- [Supplied text]
╭──
Krompass, LeElle B., Harvard Journal of Law & Public Policy
The separation of powers is a fundamental part of the structure of our Constitution. The Framers wisely developed a system whereby the power to enact laws was vested in Congress, the power to execute those laws and safeguard our country was vested in the President, and the power to interpret the laws was vested in the judiciary. This issue includes Essays on the Separation of Powers in American Constitutionalism from the Twenty-Eighth Annual Federalist Society National Student Symposium.
The principle of separation of powers has sparked numerous debates throughout our history. Mr. Seth Barrett Tillman reconsiders one of the most puzzling debates--what Alexander Hamilton meant by "displacing" federal officers in Federalist No. 77. After conducting a thorough and meticulous review of contemporaneous sources, including letters, congressional debates, and dictionaries, Tillman concludes that Hamilton meant "replace" and not "remove." Professor Jeremy Bailey responds to this argument, claiming that Hamilton meant "remove" at the time he wrote Federalist No. 77, and that he continued to hold this view after the ratification of the Constitution.
╰──
- [Saved data entries]
╭──
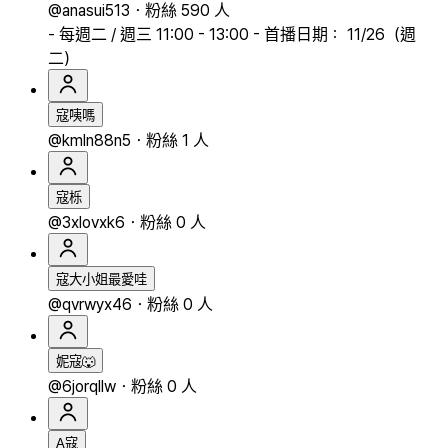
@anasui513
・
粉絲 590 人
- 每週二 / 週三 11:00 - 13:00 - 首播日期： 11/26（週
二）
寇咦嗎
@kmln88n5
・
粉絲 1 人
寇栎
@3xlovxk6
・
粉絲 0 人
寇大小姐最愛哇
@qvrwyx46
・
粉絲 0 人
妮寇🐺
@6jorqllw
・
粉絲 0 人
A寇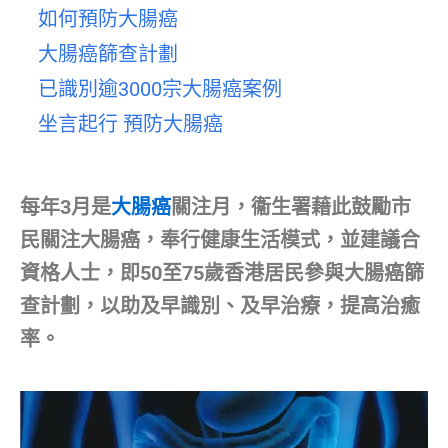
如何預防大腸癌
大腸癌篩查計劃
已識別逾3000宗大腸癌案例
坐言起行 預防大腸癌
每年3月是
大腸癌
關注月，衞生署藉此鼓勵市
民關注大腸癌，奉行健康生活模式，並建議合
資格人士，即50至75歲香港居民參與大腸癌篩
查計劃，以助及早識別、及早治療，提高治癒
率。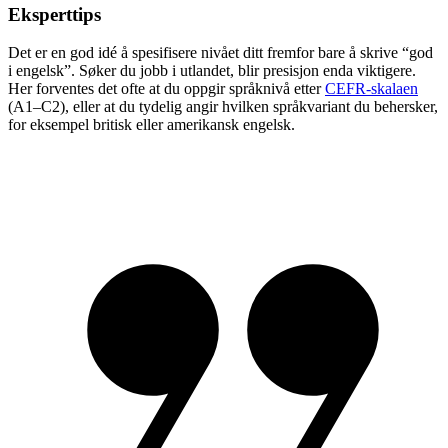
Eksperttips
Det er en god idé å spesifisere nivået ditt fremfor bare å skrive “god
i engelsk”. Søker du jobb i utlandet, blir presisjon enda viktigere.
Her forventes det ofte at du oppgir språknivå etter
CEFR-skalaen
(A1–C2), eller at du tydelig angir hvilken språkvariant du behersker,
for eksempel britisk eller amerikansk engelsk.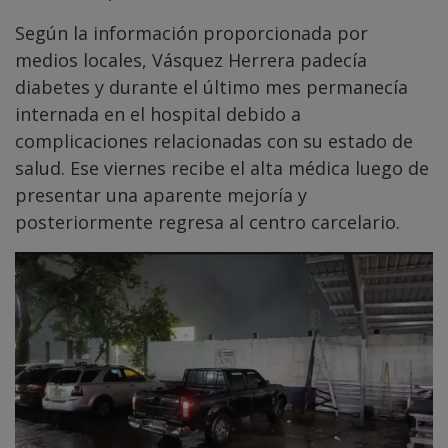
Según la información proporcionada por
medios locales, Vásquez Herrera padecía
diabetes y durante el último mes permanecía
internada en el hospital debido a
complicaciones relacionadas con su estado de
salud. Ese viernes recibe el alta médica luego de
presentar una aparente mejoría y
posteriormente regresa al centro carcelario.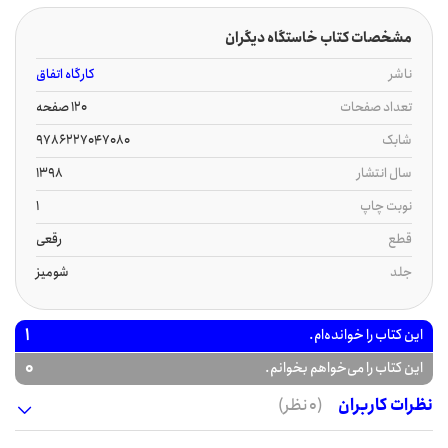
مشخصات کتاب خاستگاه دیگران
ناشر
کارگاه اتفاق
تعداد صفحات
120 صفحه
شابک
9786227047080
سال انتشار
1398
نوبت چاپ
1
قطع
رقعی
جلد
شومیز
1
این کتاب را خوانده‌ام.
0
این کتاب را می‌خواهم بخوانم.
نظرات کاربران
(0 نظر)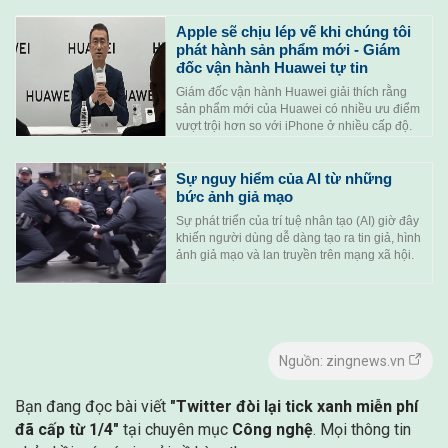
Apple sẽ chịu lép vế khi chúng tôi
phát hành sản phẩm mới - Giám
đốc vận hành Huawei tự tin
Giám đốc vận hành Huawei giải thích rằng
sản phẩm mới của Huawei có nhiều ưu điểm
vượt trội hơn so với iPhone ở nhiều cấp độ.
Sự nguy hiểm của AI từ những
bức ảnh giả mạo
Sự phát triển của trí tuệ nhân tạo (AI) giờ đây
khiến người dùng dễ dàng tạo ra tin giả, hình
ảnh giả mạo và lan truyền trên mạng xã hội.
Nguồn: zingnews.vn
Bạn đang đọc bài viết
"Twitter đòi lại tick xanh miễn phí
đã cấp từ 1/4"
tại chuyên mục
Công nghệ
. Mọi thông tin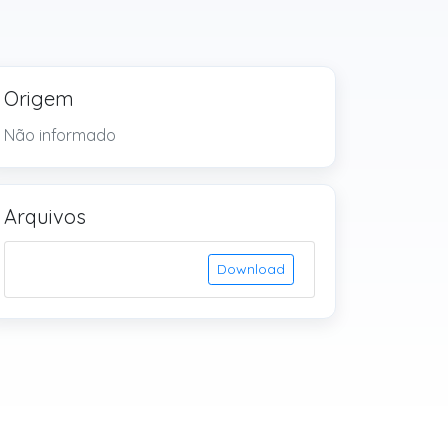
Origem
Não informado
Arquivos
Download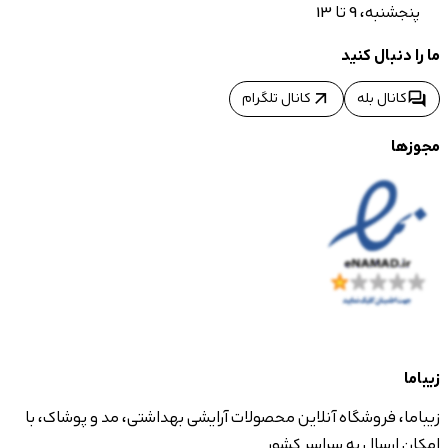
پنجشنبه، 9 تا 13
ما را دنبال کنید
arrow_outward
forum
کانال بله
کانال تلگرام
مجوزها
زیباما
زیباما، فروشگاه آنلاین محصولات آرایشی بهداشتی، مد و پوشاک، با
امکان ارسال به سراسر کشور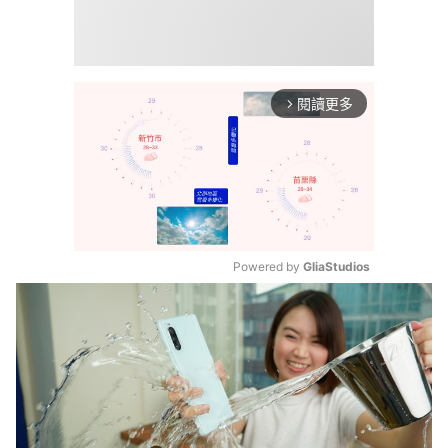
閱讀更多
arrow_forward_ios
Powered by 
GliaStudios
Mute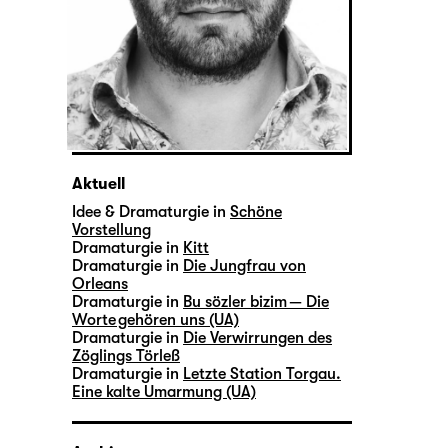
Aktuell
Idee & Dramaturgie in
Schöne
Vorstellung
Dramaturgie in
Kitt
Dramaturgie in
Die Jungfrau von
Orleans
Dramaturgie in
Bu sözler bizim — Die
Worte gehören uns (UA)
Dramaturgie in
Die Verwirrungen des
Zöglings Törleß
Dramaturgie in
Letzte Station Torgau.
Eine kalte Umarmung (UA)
╰──
╭──
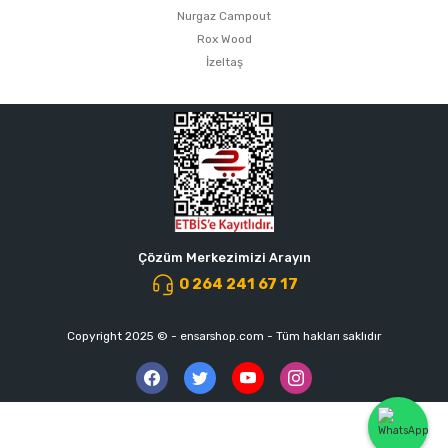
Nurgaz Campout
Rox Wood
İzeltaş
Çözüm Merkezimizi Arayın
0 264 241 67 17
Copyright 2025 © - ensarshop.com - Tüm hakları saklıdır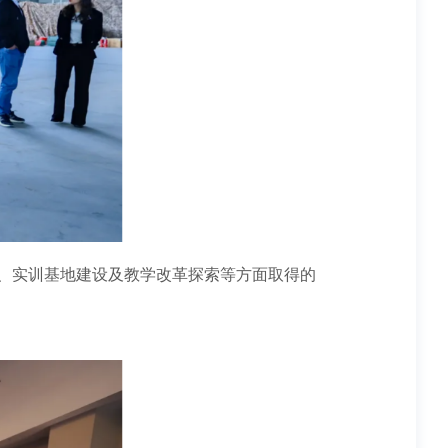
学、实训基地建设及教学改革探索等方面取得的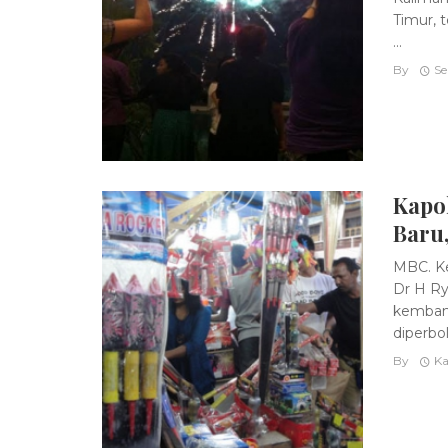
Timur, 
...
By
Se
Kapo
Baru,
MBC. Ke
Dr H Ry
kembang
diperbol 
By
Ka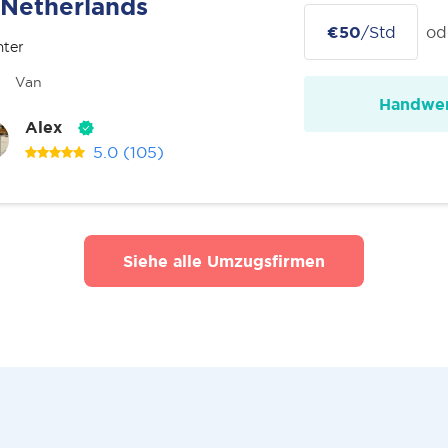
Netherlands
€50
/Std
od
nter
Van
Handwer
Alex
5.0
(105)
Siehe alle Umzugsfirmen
╰──
- [Goal of the exercise]
Reproduce the passage from the text on the separation of powers, starting with "The principle of" and going on through "of the Constitution.".

- [Your solution]
The principle of separation of powers has sparked numerous debates throughout our history. Mr. Seth Barrett Tillman reconsiders one of the most puzzling debates--what Alexander Hamilton meant by "displacing" federal officers in Federalist No. 77. After conducting a thorough and meticulous review of contemporaneous sources, including letters, congressional debates, and dictionaries, Tillman concludes that Hamilton meant "replace" and not "remove." Professor Jeremy Bailey responds to this argument, claiming that Hamilton meant "remove" at the time he wrote Federalist No. 77, and that he continued to hold this view after the ratification of the Constitution.